Clarence Kelly Johnson


Clarence L. "Kelly" Johnson was born in Ishpeming, Michigan on February 27, 1910. He became one of the world's greatest aeronautical geniuses, playing a leading role in the design of more than 40 of the most advanced aircraft in the world.

Johnson was educated at the University of Michigan where he received his Bachelor of Science degree in 1932 and his Master of Science in aeronautical engineering in 1933. After receiving his degree from the University of Michigan, Johnson joined the Lockheed Aircraft Corporation.
Throughout Johnson's career at Lockheed, he created innovative concepts in aircraft design. Johnson helped design the Orion 9-D, the Electra, the Hudson bomber, the P-38 Lightning, the Model 18 Lone Star, the B-37 Ventura, PV-1 bombers, and the Constellation. He also created the first jet fighter for the United States, the P-80 Shooting Star.

Johnson was also responsible for the PV-2 Neptune, the "Constitution," the X-7 Ramjet, the T-33, the TV-2, and the F-94 Starfire interceptor. He received the Collier Trophy for the F-104 Starfighter. He also created the C-130 Hercules, the U-2 and the C-140 Jetstar. He helped develop the Agenda D satellite, the YF-12A interceptor and again received the Collier Trophy for the SR-71 Blackbird.

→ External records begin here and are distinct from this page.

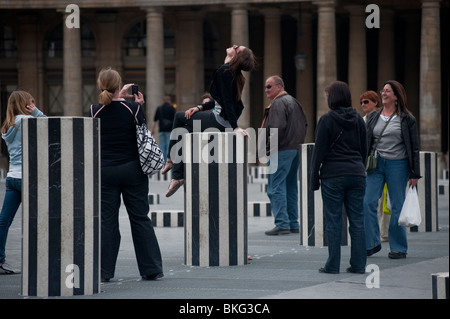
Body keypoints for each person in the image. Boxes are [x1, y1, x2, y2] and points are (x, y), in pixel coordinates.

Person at [90, 67, 163, 281]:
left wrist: (118, 97)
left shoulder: (94, 110)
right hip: (133, 170)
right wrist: (136, 105)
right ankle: (151, 269)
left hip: (105, 172)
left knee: (107, 221)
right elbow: (143, 134)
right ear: (120, 86)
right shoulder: (134, 108)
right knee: (140, 217)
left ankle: (104, 272)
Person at [161, 45, 256, 197]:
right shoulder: (234, 73)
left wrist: (235, 127)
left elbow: (228, 102)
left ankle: (171, 159)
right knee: (185, 131)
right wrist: (199, 108)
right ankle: (177, 176)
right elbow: (220, 101)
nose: (234, 45)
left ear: (236, 55)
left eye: (237, 47)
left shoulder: (224, 71)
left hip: (218, 121)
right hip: (222, 120)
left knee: (179, 117)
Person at [310, 81, 367, 274]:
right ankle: (359, 265)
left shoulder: (326, 120)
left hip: (333, 175)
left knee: (334, 221)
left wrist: (314, 178)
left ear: (332, 98)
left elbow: (318, 152)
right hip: (357, 173)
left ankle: (333, 265)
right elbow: (364, 148)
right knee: (358, 220)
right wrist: (360, 168)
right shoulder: (359, 119)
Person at [364, 80, 420, 259]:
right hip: (376, 164)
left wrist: (414, 173)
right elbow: (367, 141)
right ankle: (372, 243)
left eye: (387, 91)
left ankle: (398, 248)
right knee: (367, 202)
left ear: (396, 96)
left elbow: (414, 147)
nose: (383, 93)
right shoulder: (374, 116)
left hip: (398, 164)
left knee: (397, 205)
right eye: (383, 90)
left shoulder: (406, 118)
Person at [0, 91, 46, 274]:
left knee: (4, 220)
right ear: (25, 104)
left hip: (12, 177)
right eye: (30, 102)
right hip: (30, 178)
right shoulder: (26, 121)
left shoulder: (7, 126)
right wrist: (37, 112)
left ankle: (0, 260)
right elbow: (53, 127)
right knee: (40, 220)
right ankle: (39, 261)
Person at [261, 75, 307, 235]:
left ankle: (282, 223)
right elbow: (305, 124)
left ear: (279, 86)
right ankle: (293, 222)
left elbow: (276, 128)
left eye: (269, 86)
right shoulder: (295, 102)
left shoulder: (278, 103)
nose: (266, 90)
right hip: (294, 149)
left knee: (275, 187)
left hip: (280, 150)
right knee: (290, 186)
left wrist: (268, 148)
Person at [360, 91, 390, 243]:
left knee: (384, 200)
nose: (363, 105)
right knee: (371, 201)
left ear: (375, 103)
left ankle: (384, 232)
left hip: (382, 161)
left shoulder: (381, 118)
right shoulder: (361, 119)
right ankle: (375, 233)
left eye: (366, 102)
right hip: (368, 164)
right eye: (362, 102)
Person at [151, 96, 175, 161]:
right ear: (169, 101)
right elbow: (175, 120)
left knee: (162, 147)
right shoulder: (172, 108)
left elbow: (155, 120)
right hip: (169, 130)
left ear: (163, 101)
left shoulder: (159, 108)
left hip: (161, 130)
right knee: (168, 147)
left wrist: (152, 129)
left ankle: (162, 162)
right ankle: (168, 161)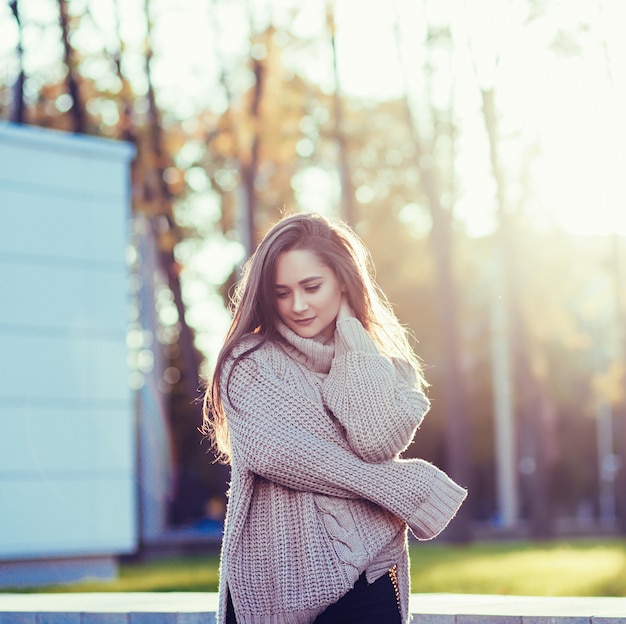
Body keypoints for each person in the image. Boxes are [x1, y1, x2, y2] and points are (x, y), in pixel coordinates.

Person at [203, 212, 467, 624]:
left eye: (312, 286)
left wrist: (352, 335)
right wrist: (398, 485)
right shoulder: (251, 362)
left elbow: (375, 440)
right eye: (282, 293)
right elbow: (274, 452)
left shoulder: (387, 368)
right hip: (274, 586)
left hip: (368, 579)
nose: (299, 305)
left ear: (343, 281)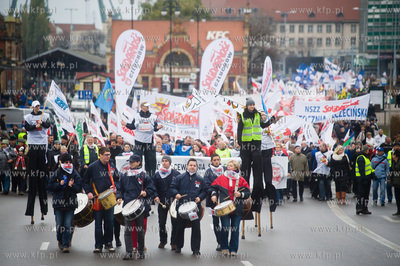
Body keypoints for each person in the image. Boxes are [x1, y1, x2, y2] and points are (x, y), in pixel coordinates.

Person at [237, 97, 276, 211]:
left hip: (256, 144)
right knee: (246, 168)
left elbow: (263, 126)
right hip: (246, 145)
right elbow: (239, 130)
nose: (252, 107)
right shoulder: (243, 116)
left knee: (258, 169)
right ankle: (245, 191)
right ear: (247, 106)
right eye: (250, 105)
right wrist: (239, 142)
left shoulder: (258, 115)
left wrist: (271, 121)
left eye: (253, 105)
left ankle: (258, 191)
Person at [116, 154, 156, 260]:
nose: (130, 163)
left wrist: (146, 192)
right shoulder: (125, 175)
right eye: (130, 162)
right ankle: (129, 252)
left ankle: (141, 251)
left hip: (140, 206)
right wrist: (118, 197)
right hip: (128, 206)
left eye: (133, 162)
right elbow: (119, 188)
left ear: (138, 163)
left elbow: (152, 189)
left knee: (140, 230)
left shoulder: (144, 175)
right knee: (127, 230)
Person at [211, 160, 250, 257]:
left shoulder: (241, 180)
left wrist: (241, 194)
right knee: (225, 227)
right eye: (228, 165)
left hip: (237, 208)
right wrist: (214, 195)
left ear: (236, 168)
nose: (228, 167)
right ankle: (224, 247)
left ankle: (233, 249)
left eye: (231, 166)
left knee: (235, 229)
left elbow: (248, 193)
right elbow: (212, 188)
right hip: (224, 208)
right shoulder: (221, 178)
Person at [83, 147, 119, 253]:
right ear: (101, 155)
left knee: (110, 222)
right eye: (106, 154)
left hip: (109, 198)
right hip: (97, 199)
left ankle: (109, 243)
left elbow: (118, 179)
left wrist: (115, 187)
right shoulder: (92, 167)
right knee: (98, 223)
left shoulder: (112, 166)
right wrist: (89, 192)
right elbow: (84, 180)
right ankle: (98, 245)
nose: (109, 156)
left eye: (109, 154)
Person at [170, 158, 207, 255]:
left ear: (196, 167)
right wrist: (176, 194)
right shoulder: (179, 178)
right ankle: (178, 246)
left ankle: (196, 249)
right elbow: (172, 187)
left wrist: (200, 197)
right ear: (187, 166)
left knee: (196, 228)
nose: (192, 167)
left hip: (194, 208)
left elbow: (205, 191)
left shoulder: (200, 179)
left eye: (194, 165)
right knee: (179, 227)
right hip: (181, 207)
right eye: (191, 165)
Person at [47, 154, 82, 253]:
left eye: (69, 162)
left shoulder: (74, 174)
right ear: (61, 163)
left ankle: (66, 244)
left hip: (70, 203)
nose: (68, 164)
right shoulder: (56, 173)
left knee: (68, 225)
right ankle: (60, 240)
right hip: (59, 203)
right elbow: (49, 187)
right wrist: (59, 184)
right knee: (59, 225)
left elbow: (79, 187)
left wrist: (72, 186)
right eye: (66, 162)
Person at [24, 100, 51, 224]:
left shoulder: (45, 115)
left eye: (39, 106)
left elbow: (48, 125)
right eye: (35, 106)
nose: (37, 108)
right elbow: (27, 127)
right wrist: (36, 125)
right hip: (32, 145)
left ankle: (43, 209)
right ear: (33, 107)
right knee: (33, 179)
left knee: (42, 181)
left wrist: (42, 123)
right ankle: (30, 211)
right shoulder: (28, 117)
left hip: (42, 145)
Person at [122, 101, 163, 177]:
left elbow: (155, 128)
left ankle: (151, 176)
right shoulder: (136, 116)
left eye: (148, 106)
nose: (147, 107)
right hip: (138, 140)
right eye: (145, 106)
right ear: (142, 107)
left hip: (149, 141)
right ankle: (136, 174)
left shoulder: (153, 116)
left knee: (151, 159)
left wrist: (157, 128)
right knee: (137, 158)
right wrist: (126, 124)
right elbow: (133, 126)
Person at [152, 155, 180, 250]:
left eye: (166, 161)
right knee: (162, 222)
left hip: (173, 201)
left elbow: (179, 187)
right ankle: (163, 240)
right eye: (163, 161)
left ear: (170, 162)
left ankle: (174, 242)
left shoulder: (176, 174)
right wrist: (155, 196)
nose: (164, 162)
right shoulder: (157, 174)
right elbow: (153, 187)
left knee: (175, 223)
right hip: (162, 201)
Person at [204, 154, 225, 251]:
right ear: (211, 161)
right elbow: (207, 185)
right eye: (214, 160)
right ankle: (220, 242)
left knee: (225, 223)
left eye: (218, 159)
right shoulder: (208, 172)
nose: (216, 161)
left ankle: (225, 242)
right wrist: (213, 193)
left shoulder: (225, 169)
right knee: (216, 223)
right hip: (213, 201)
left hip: (225, 200)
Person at [355, 145, 374, 215]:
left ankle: (365, 208)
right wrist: (364, 179)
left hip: (366, 179)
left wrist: (372, 175)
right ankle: (359, 208)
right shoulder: (361, 158)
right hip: (362, 179)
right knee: (361, 194)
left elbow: (368, 169)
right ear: (366, 150)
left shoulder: (366, 157)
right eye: (368, 150)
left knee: (366, 195)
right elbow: (361, 170)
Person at [260, 111, 275, 186]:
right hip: (259, 149)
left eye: (264, 115)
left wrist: (272, 133)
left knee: (268, 169)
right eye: (261, 115)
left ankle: (268, 185)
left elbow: (275, 132)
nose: (263, 116)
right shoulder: (257, 123)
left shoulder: (270, 125)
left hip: (268, 148)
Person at [390, 150, 400, 216]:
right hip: (396, 182)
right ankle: (398, 210)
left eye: (393, 155)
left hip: (398, 182)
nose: (392, 156)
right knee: (397, 197)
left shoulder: (398, 163)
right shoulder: (395, 162)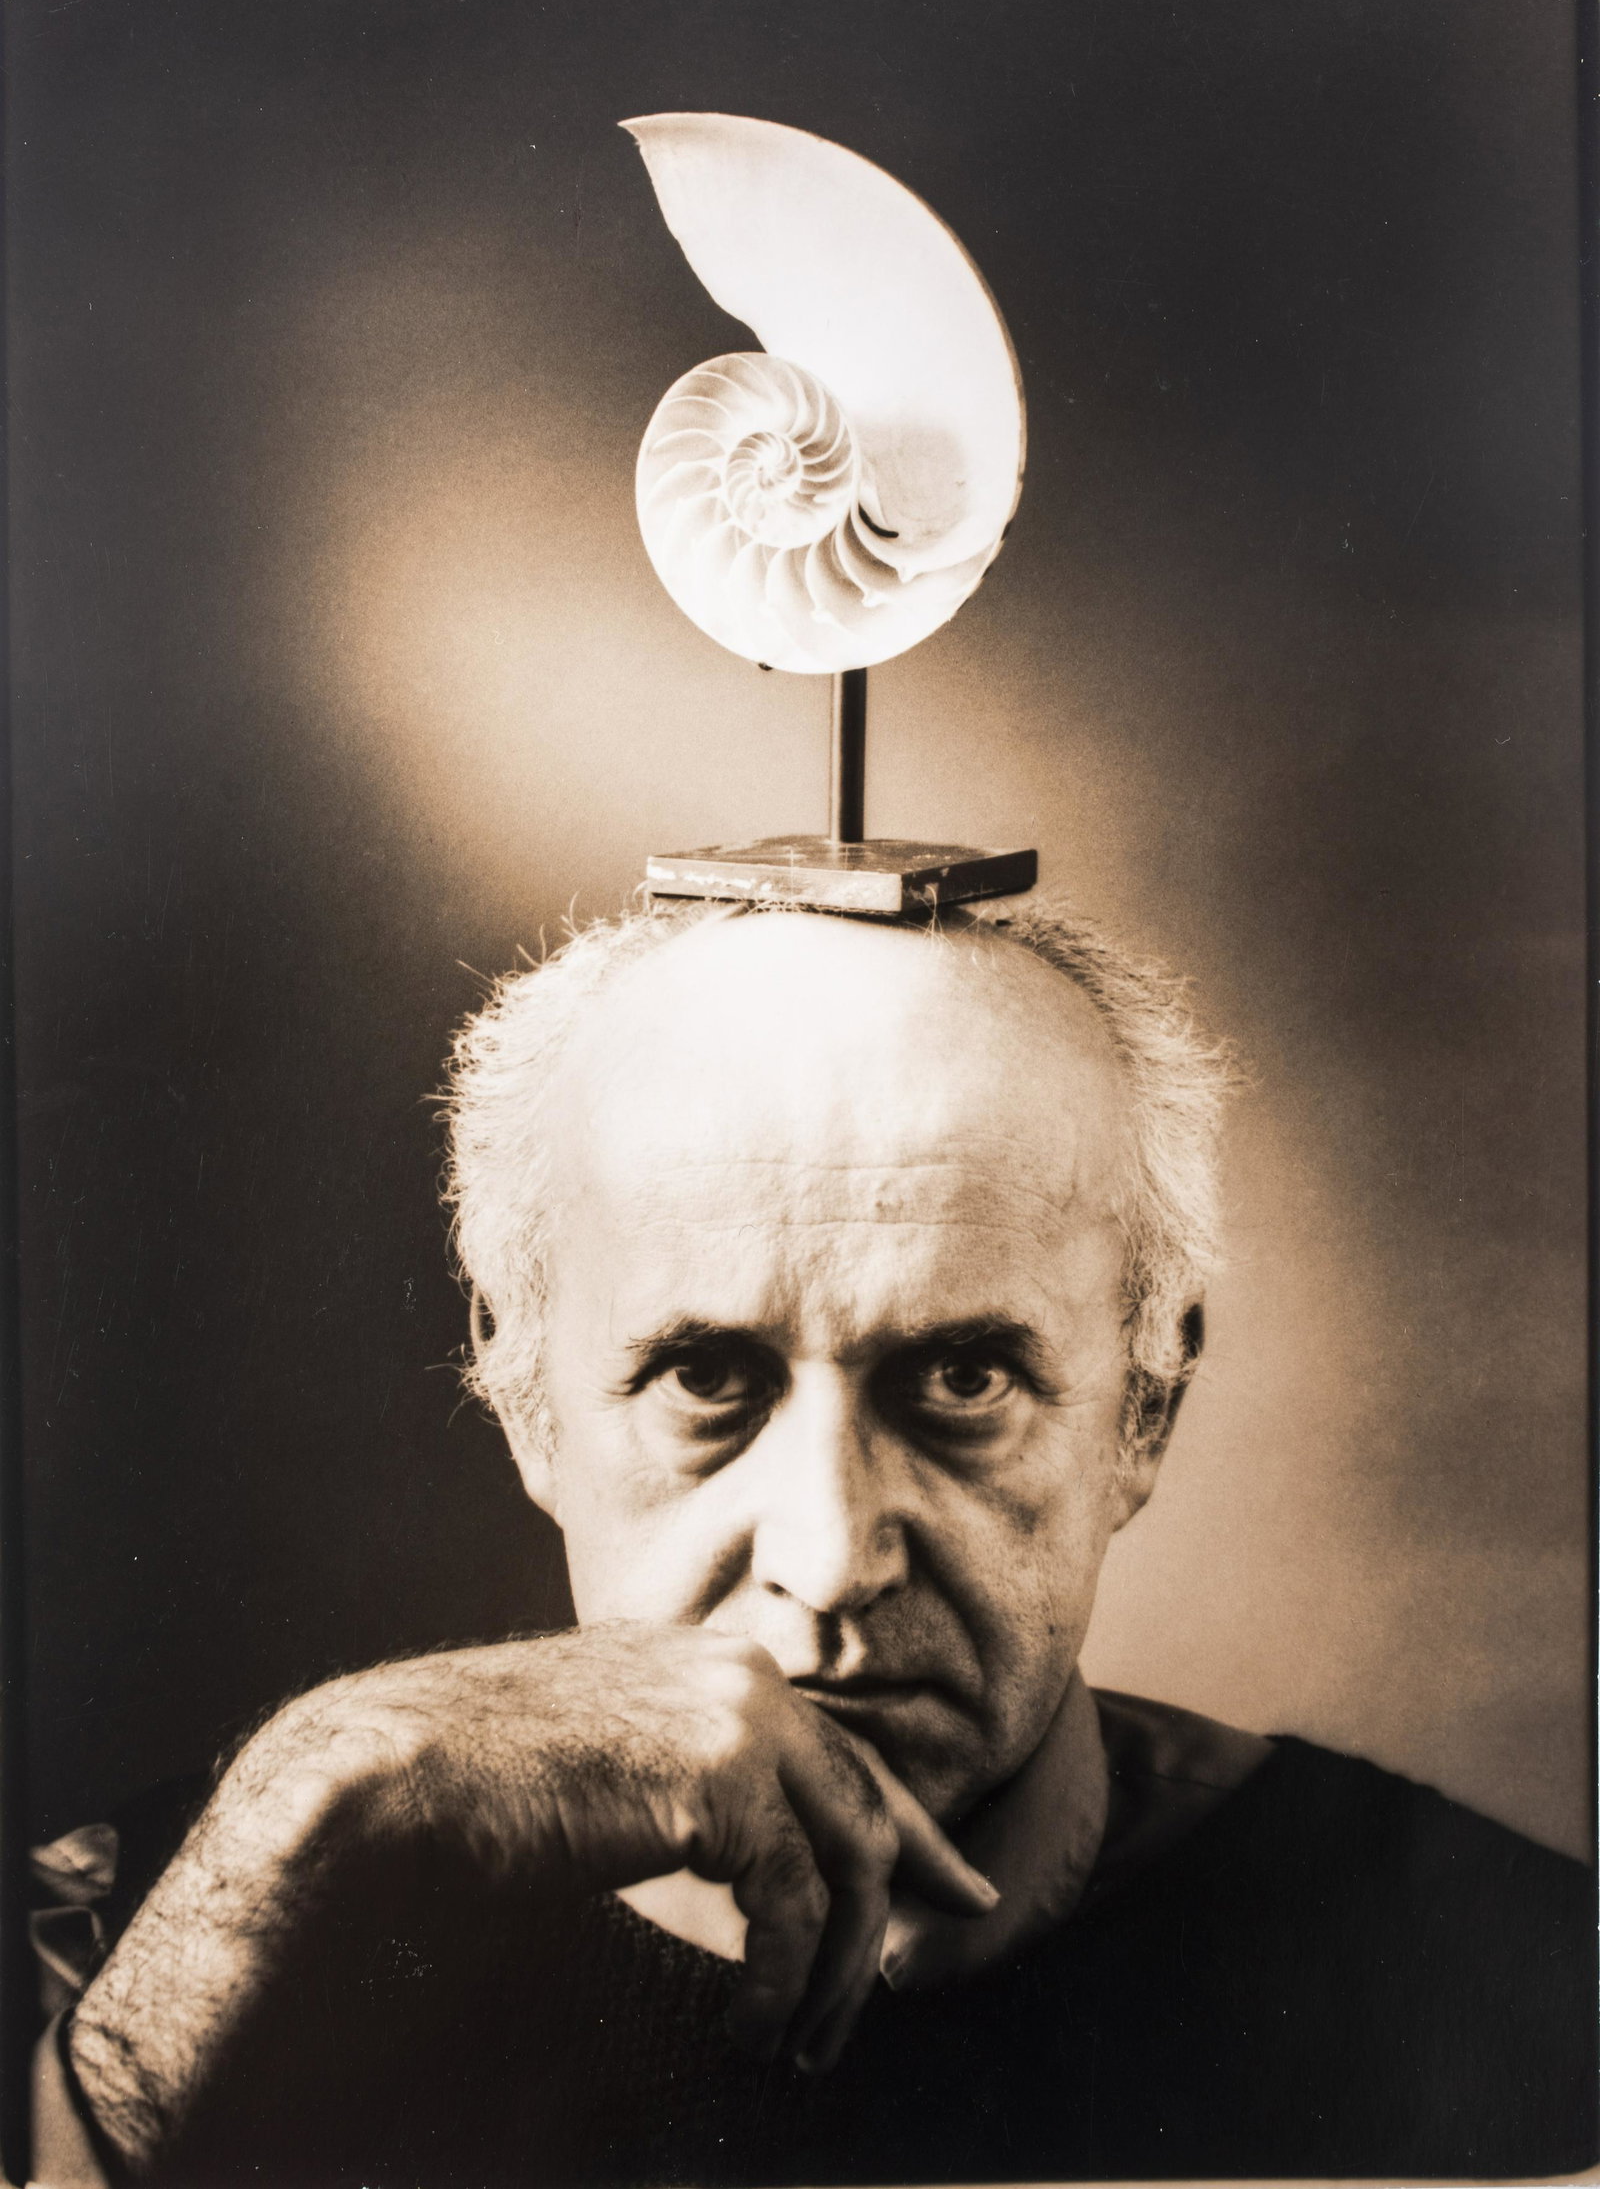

Johnson organized the "Skunk Works" at Lockheed where a small unit of technical and production specialists performed advanced works on new aircraft design. He was a senior vice president of Lockheed, served on the Lockheed Board of Directors and has received world-wide recognition for his contributions to aeronautical science.

Johnson was enshrined on October 14, 1988 for his outstanding and innovative contributions to the science of aircraft design.